Work required:
Below are some records. Say how many of their lines contain the string "scene", and give nothing but the number.
(The input)
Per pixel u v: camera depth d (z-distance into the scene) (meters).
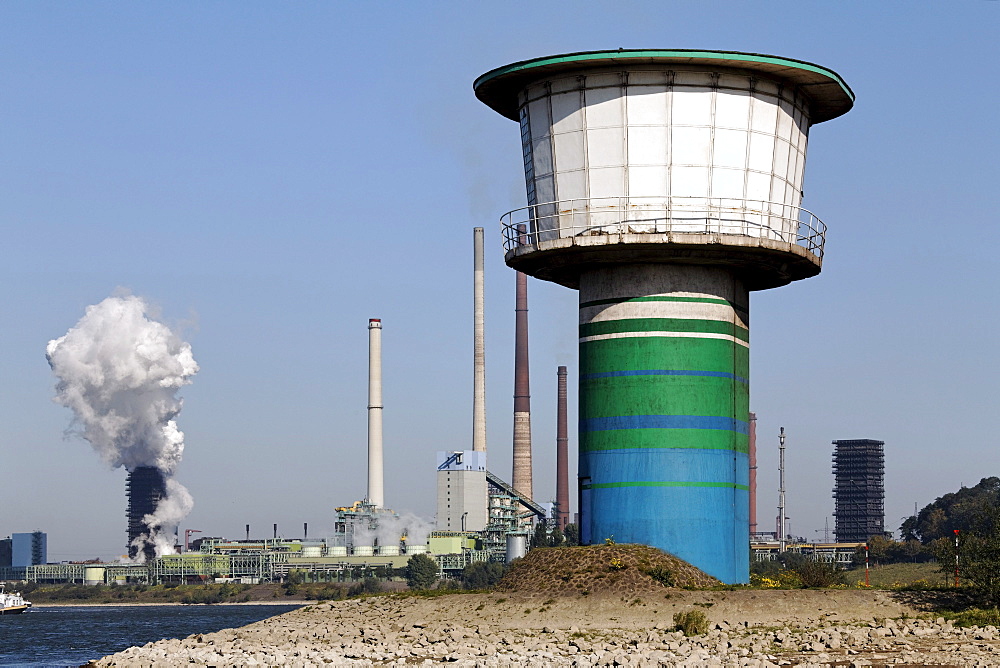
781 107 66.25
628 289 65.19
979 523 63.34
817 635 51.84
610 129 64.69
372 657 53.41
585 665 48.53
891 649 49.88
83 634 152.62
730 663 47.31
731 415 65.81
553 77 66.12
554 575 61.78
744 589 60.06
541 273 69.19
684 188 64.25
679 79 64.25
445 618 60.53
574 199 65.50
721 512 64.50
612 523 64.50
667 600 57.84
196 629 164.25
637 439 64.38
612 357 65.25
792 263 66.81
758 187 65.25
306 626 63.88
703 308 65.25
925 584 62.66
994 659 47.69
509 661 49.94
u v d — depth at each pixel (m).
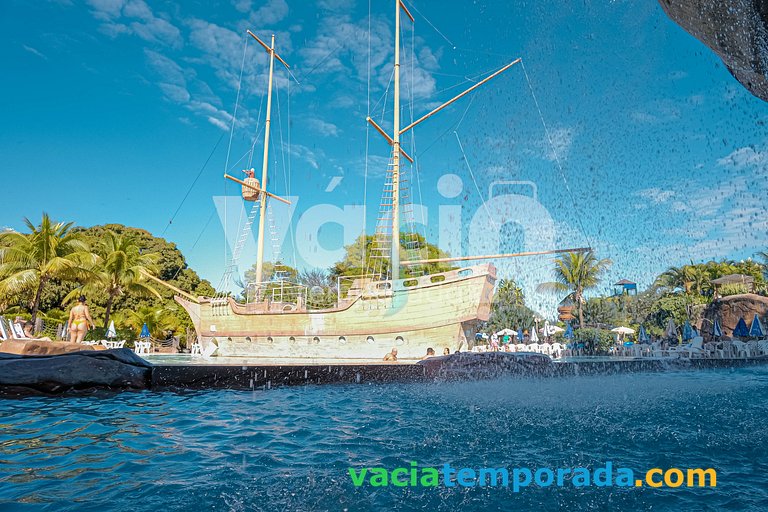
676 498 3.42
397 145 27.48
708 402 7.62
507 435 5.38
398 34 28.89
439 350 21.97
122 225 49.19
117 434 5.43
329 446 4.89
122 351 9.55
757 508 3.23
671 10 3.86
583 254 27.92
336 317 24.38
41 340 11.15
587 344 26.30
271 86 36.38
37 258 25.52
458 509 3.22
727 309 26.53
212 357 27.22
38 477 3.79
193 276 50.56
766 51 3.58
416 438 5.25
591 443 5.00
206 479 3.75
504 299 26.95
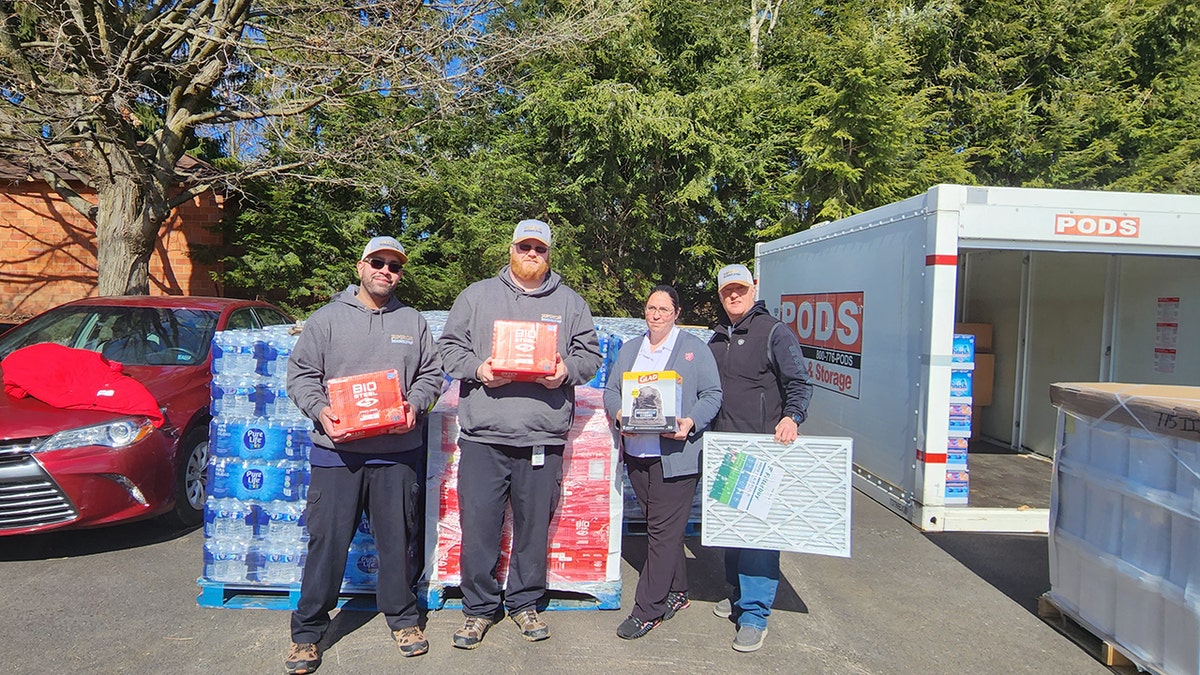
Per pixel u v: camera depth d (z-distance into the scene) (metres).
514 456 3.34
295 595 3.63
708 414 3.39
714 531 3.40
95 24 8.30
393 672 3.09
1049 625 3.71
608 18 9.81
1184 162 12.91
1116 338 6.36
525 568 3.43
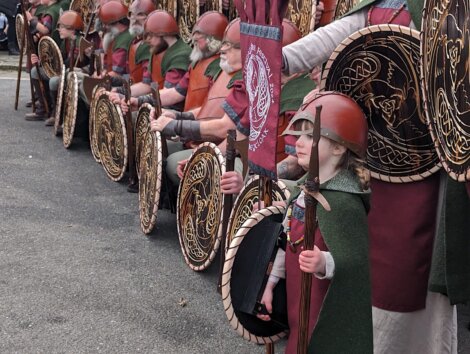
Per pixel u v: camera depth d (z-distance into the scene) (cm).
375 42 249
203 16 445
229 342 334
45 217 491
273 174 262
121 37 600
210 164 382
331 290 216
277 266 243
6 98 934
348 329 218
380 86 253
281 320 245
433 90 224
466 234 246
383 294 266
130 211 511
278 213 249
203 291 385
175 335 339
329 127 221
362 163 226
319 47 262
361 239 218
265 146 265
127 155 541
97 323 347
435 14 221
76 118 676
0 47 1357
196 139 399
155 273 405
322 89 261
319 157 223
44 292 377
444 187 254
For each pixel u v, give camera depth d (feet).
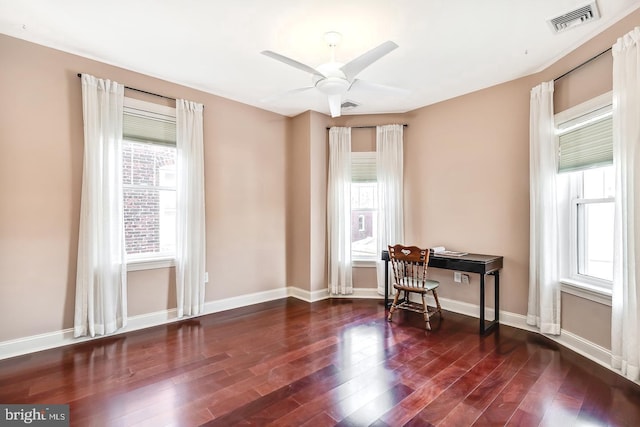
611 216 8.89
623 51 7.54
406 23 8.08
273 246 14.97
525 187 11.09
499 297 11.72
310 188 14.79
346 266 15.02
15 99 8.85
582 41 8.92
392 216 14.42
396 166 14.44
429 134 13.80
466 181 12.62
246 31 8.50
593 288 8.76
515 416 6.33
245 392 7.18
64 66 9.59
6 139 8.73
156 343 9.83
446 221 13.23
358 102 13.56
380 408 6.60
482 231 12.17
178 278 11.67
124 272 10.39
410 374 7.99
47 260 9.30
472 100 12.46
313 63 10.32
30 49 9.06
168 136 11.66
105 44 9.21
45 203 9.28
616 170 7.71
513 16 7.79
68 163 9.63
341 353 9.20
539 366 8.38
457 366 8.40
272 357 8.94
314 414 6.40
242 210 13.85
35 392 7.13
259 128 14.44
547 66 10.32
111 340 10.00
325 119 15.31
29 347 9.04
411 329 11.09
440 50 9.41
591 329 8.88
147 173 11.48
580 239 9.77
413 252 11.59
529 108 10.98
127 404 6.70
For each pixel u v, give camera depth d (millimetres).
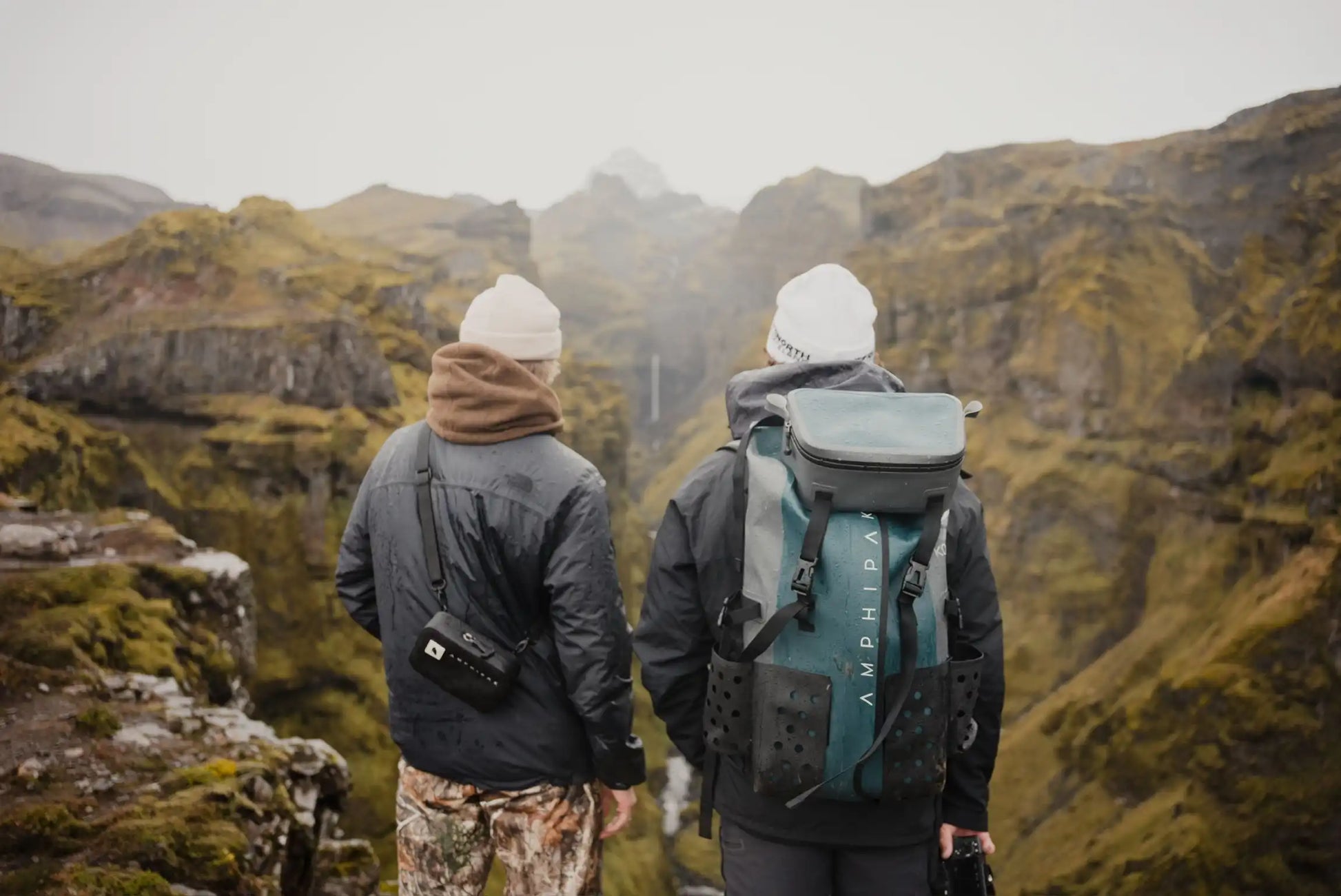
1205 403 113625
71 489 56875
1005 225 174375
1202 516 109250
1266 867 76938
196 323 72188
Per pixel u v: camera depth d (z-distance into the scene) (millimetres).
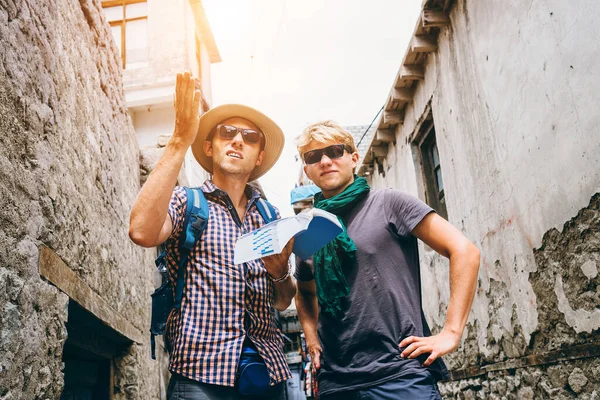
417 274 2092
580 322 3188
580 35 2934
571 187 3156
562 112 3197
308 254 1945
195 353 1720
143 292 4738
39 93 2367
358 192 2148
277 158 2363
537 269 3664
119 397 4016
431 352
(End The input)
Result for this task:
4